Resolvi cortar um bocadinho do cabelo da Mariana atrás. Cortei pouco a pensar se não deveria cortar mais.
Enquanto varria os cabelos do chão oiço aquele silêncio que precede o disparate. Chamo "Mariana!" e oiço-a correr daquela forma que anuncia que o disparate já foi feito.
Quando a encontro vejo que deu umas tesouradas rentes do lado direito. 
Ela ficou super contente, orgulhosa dos seus dotes de cabeleireira, e eu ria-me às gargalhadas.
Resolvi aparar mais um bocado para lhe dar um ar mais homogéneo e, confesso, foi pior a emenda que o soneto.

Amigos e familiares: preparem-se!

04 maio 2009

menos casa

Ó pá, lá se foi mais uma casa que eu queria ver...
Isto afinal vende-se bem...
 
Bom, mas para animar aqui fica uma imagem do fds.
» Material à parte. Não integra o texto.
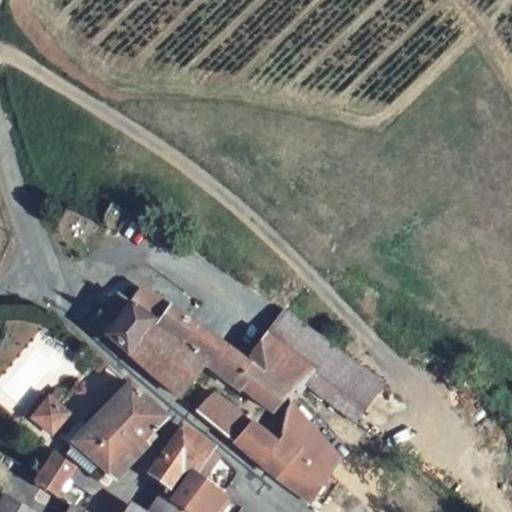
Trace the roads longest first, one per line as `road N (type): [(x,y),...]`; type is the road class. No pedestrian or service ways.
road 1 (unclassified): [(47,277),(84,328),(298,511)]
road 2 (unclassified): [(0,138),(47,277)]
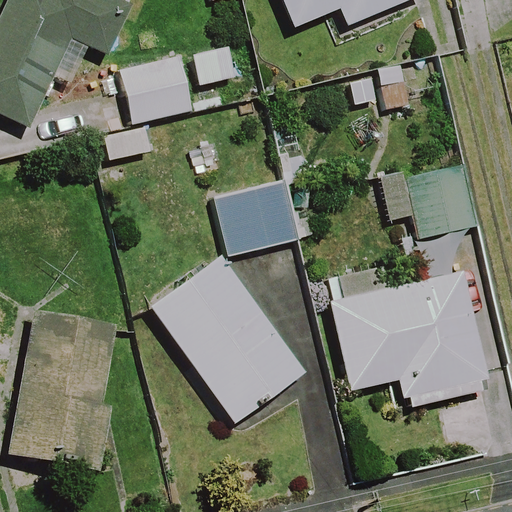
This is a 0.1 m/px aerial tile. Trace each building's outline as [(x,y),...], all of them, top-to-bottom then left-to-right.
[(0,0),(0,127),(16,135),(42,81),(59,88),(76,52),(95,61),(119,9),(113,7),(116,0),(0,0)] [(407,0),(265,0),(280,33),(326,14),(333,31),(407,0)] [(181,60),(188,90),(224,82),(217,52),(181,60)] [(107,74),(120,129),(180,115),(167,60),(107,74)] [(346,108),(374,103),(376,114),(401,109),(393,68),(369,73),(370,80),(341,86),(346,108)] [(98,165),(139,156),(134,131),(92,141),(98,165)] [(469,231),(456,169),(369,187),(377,225),(402,219),(407,244),(469,231)] [(286,245),(272,184),(202,201),(217,261),(286,245)] [(292,379),(208,262),(137,313),(221,430),(292,379)] [(476,384),(450,275),(316,307),(337,397),(385,385),(390,404),(397,402),(400,413),(472,396),(470,385),(476,384)] [(103,331),(19,316),(0,421),(0,462),(85,478),(97,413),(89,411),(103,331)]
Ou melhor, duas.
Numa ela está com um cão branco que apareceu por lá. De manhã estava ao pé das nossas tendas e durante o dia a dormir aos nossos pés.
 
A outra é da Maria-Maluca a ajudar: gosta de puxar a corda e diz "cuidado, cabeça" e afasta-me da parede para eu não apanhar com a corda. Uma fofinha!